Astronomy Ireland
- Formation: 1990
- Type: Astronomy Society
- Location: Ireland;
- Leader: David Moore
- Website: https://astronomy.ie

= Astronomy Ireland =

Irish astronomy organisation

Astronomy Ireland is an astronomy association based in Ireland (including the Republic and Northern Ireland). It is a non-profit educational organisation founded by David Moore.

== History ==
Astronomy Ireland (AI) was founded in Dublin in 1990 by David Moore and others following a split from the Irish Astronomical Society.

=== Legal troubles ===

In 2024, the organisation was ordered by the Workplace Relations Commission to pay a former administrator €2,153.88 for multiple breaches by Astronomy Ireland of the Terms of Employment (Information) Act 1994.

The following year, in yet another hearing before the Workplace Commission, another former manager of the organisation alleged bullying, harassment, a toxic workplace, and "serious financial irregularities" at the organisation.

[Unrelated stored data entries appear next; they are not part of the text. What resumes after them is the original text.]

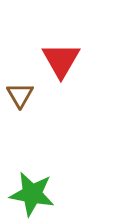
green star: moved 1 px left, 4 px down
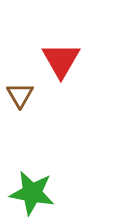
green star: moved 1 px up
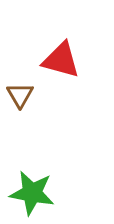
red triangle: rotated 45 degrees counterclockwise
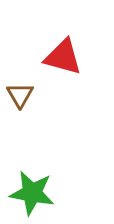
red triangle: moved 2 px right, 3 px up
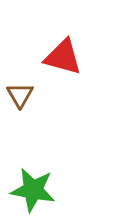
green star: moved 1 px right, 3 px up
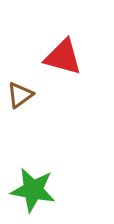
brown triangle: rotated 24 degrees clockwise
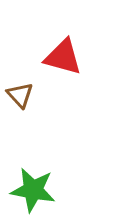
brown triangle: rotated 36 degrees counterclockwise
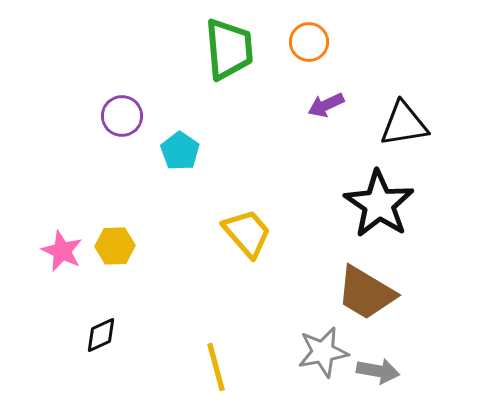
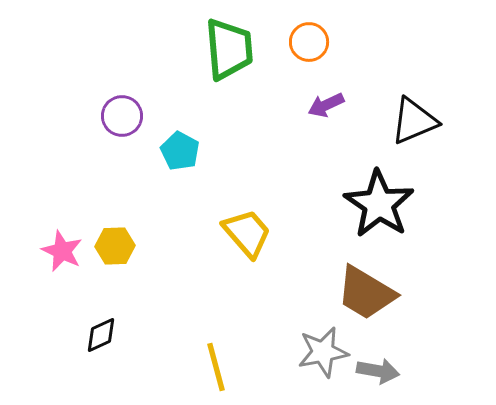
black triangle: moved 10 px right, 3 px up; rotated 14 degrees counterclockwise
cyan pentagon: rotated 6 degrees counterclockwise
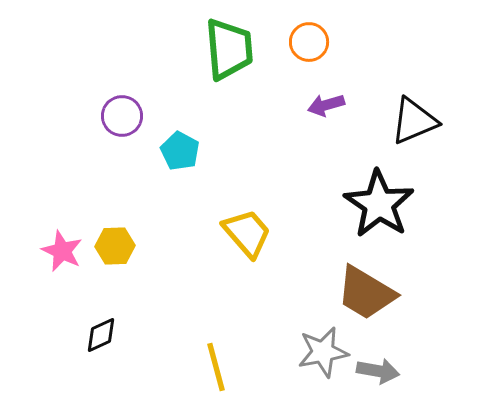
purple arrow: rotated 9 degrees clockwise
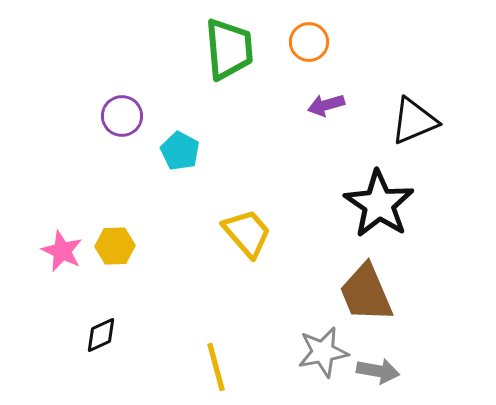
brown trapezoid: rotated 36 degrees clockwise
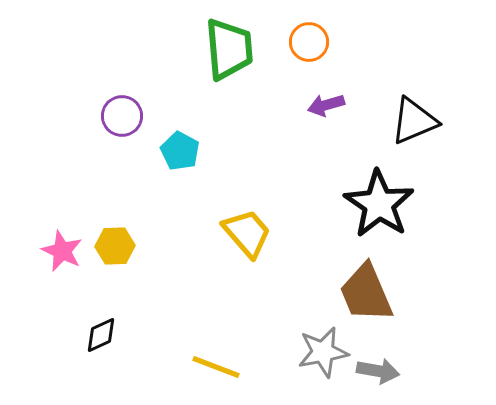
yellow line: rotated 54 degrees counterclockwise
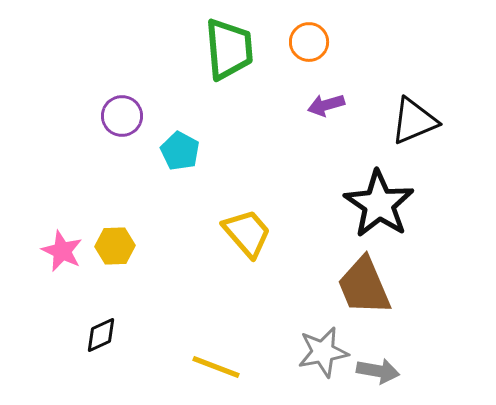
brown trapezoid: moved 2 px left, 7 px up
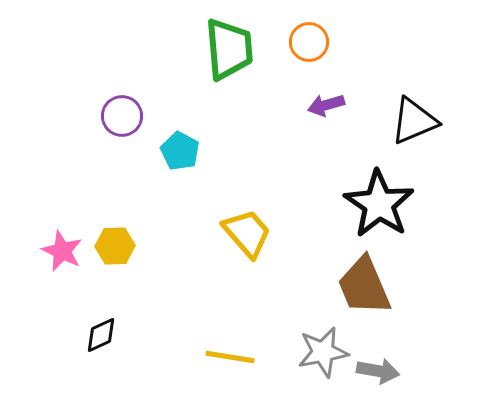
yellow line: moved 14 px right, 10 px up; rotated 12 degrees counterclockwise
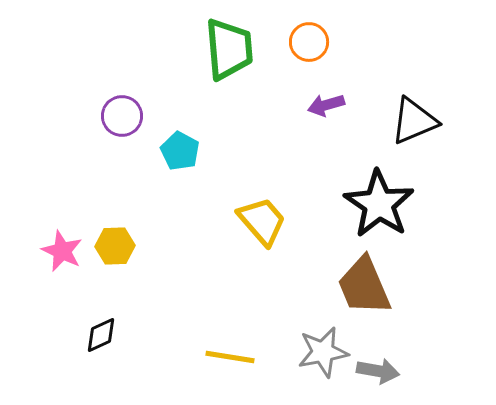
yellow trapezoid: moved 15 px right, 12 px up
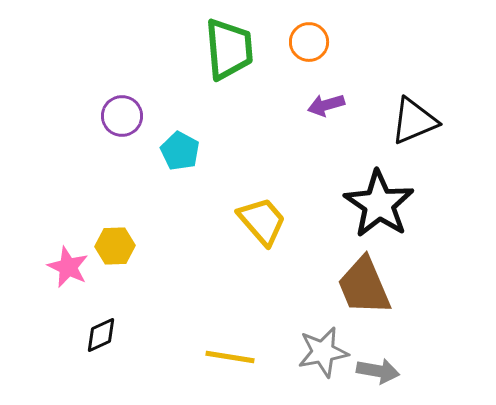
pink star: moved 6 px right, 16 px down
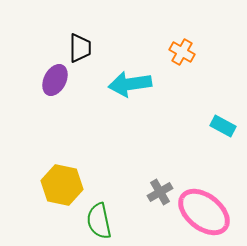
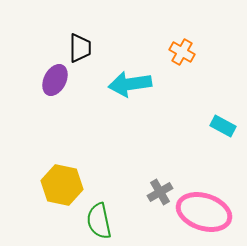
pink ellipse: rotated 20 degrees counterclockwise
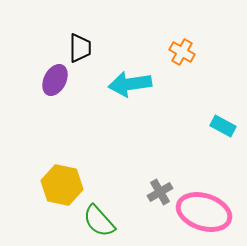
green semicircle: rotated 30 degrees counterclockwise
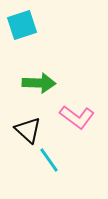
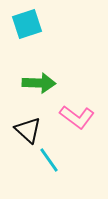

Finding David Moore personally liable, the Commission awarded the claimant €10,784.60 for breaches by Astronomy Ireland of the Unfair Dismissals Act 1977, and other employment rights breaches.

==Activities==
- Observing sessions: Eclipses of the moon, meteor showers, favourable planetary apparitions, and other events. In Dublin, a common meeting place is beside the Papal Cross in the Phoenix Park.
- Lectures: These are recorded by the society and are made available on for download and via DVD. Astrophysicist Chris Lintott and science writer John Gribbin have delivered lectures.
- Star-B-Q: Annual barbecue held at Roundwood, County Wicklow.
- Astro-Expo: Annual astronomy and science exhibition held in Dublin.
- Astronomy Classes: Introduces new members and non-members to elementary and advanced astronomy.
- Foreign trips: Arranged to observe total solar eclipses. Turkey was visited in 2006.

==Publications and media==
Members are kept up-to-date by e-mail newsletters and text messages. A premium rate telephone news service alerts Irish and British astronomers to celestial events, ranging from flyovers of the International Space Station to meteor showers.

Astronomy Ireland produces a monthly magazine called "Astronomy Ireland" which is aimed mainly at amateur astronomers.

A weekly radio programme, AIRS (Astronomy Ireland Radio Show), is broadcast every Tuesday on FM radio and on the Internet. Previous shows are available from the MP3 archive on the club's website, along with recordings of other radio programmes.

==Astronomy Shop==
A private venture called the Astronomy Shop was owned and managed by the company's director, David Moore. This shop was liquidated in 2013. The company Astronomy & Space Ltd. was dissolved in 2015.